It's been more than twenty years since the first recording of John Adams's NIXON IN CHINA came out with the original cast, and in the intervening years the opera has been established as probably the single most performed American opera in history. (It awaits its first production at the Metropolitan Opera, which should sanction its position in the operatic canon, next season.) It has thus been long overdue for a new recording, and this new Naxos set led by Marin Allsop could not be more welcome. This set takes the cast of the recent imaginative James Robinson production that played in multiple cities (including Denver, Chicago, Saint Paul, and Portland, OR) from its first iteration with Opera Colorado; the recording is from multiple live performances, although the audience reactions are fairly well edited out until curtain calls for each act (though you do hear the sounds of the dancing of the Red Guard in the famous second-act ballet sequence "The Red Detachment of Women").
First of all, the music. Allsop's conducting here is remarkable, and reveals subtleties that had long been hidden from anyone who only had the Elektra set with its uninspired conducting by Edo de Waart. John Adams's music caused such a sensation by itself that few protested too much at the time of the De Waart recording the glue-like quality of the orchestra, but Allsop's remarkable work brings out things in the opera I had never noticed closely before. In the first act, for instance, in the transitional music between the first scene at the Peking Capitol Airport and the second scene where President Nixon meets privately with Mao Tse-tung in the Chairman's study in the Imperial City, Allsop marks the movement into the chugging music that is always associated with Mao with startling drama, as if to emphasize the terrifying power of the Chairman's inestimable intellect. Then, as Nixon and Kissinger are ushered into the study, Allsop changes this music's tempo markedly twice, suggesting how Mao is going to have to purposefully slow his thinking down to converse at all with these Westerners who are not up to his philosophical standards. (Indeed, the meeting is not a real success because the President and the Chairman never speak from the same set of references.) And in Act II, Mrs. Nixon's funny visit to the Evergreen People's Commune's swine farm ("Come, come see the pigs") is marked by an exciting passage on the basses you could not hear at all on the De Waart recording.

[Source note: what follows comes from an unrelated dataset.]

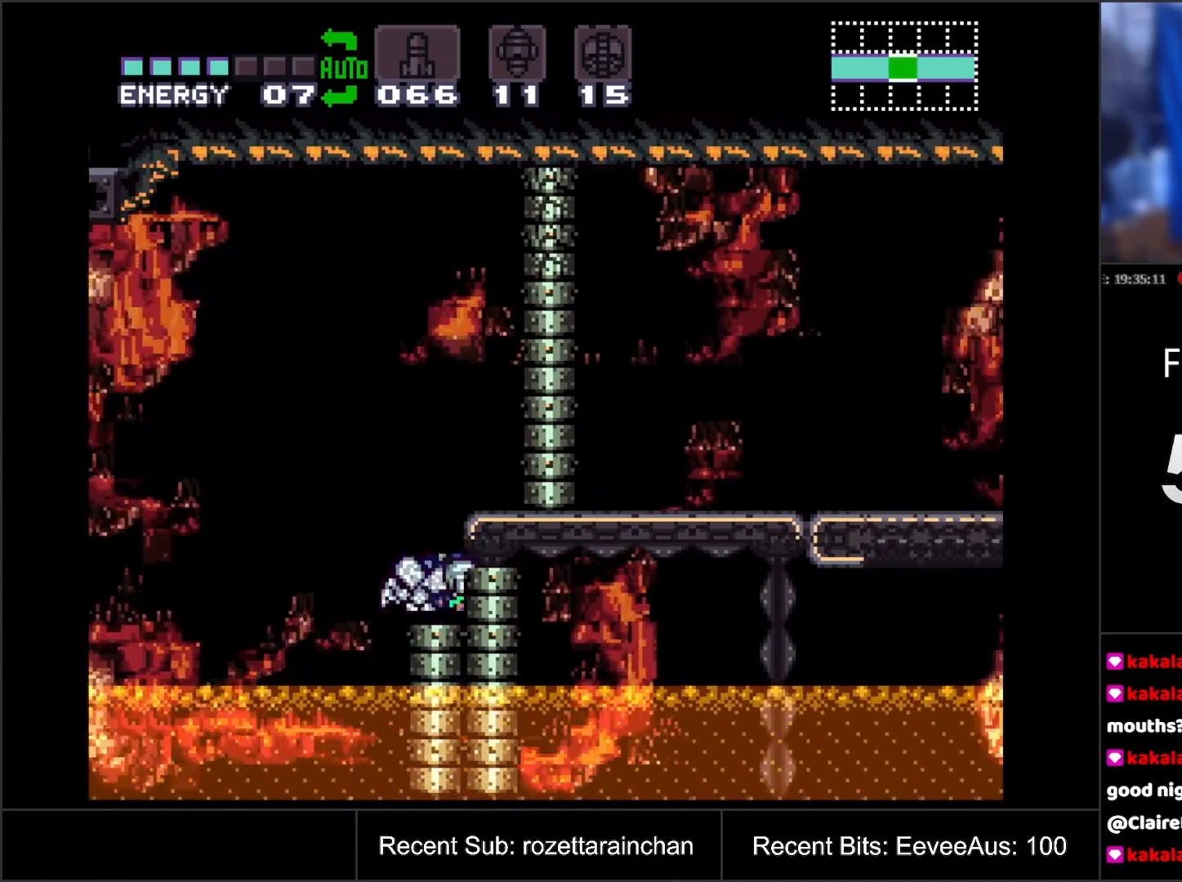
{"buttons": ["B", "DPAD_RIGHT"], "events": [[17, "B", "up"], [150, "DPAD_RIGHT", "up"], [183, "L1", "up"], [300, "B", "down"], [333, "DPAD_RIGHT", "down"]]}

The cast is, for the most part, quite fine. Robert Orth does not have as heroic a baritone as James Maddalena, the original Nixon, but Orth is an equally fine actor, and his plangent tones convey Nixon's neuroses admirably. Conversely, Chen-Ye Yuan as Chou En-Lai has a much more heroic baritone than his predecessor Sanford Sylvan, who slipped into Chou's sonorous lines with great ease, as if to emphasize the Premier's consummate elegance; even so, Yuan is in glorious voice, and sings the beautiful toast near the end of the first act with majesty. The most exciting member of the main cast is Tracy Dahl, who has won national awards for her Madame Mao; it is amazing to hear the expressiveness of her coloratura, and though she sings the showstopping aria "I am the wife of Mao Tse-tung" at the end of Act II with all its drama and electricity, she brings out something much subtler that I had heard in the role before in Act III. (I had never been aware of the fine nuances in Madame Mao's arioso "I can keep still" in the final act until I had heard Dahl in this recording.) Marc Heller, who has sung many of the romantic tenor roles in the French repertoire, sounds perhaps more like Don Jose than Mao Tse-tung, though his singing is mostly fine. (The opera has still to be recorded with a true heldentenor singing the part as Adams envisioned; it is unfortunate that Simon O'Neill, who has sung Lohengrin at the Met and memorably portrayed Mao in the recent Minnesota Opera performances of the Robinson production, could not have sung the role here.) As Pat Nixon, Maria Kanyova chooses to emphasize the First Lady's innocence rather than her intelligence and despair as Carolann Page so memorably did in the work's original productions. Although it is lovely to hear "This is prophetic!" sung so gracefully here (Kanyova hits the high notes on the phrase "Let them pass" with perfect ease), and she has beautiful diction, you miss having as strong an actress as Page conveying how Mrs. Nixon slowly learns how to listen to the Chinese people (something her husband never learns to do) in the crucial sightseeing scene. Yet even with a few disappointments in the cast, however, this recording is absolutely worth buying. The conducting is nonpareil, and lets you hear NIXON IN CHINA as if for the first time.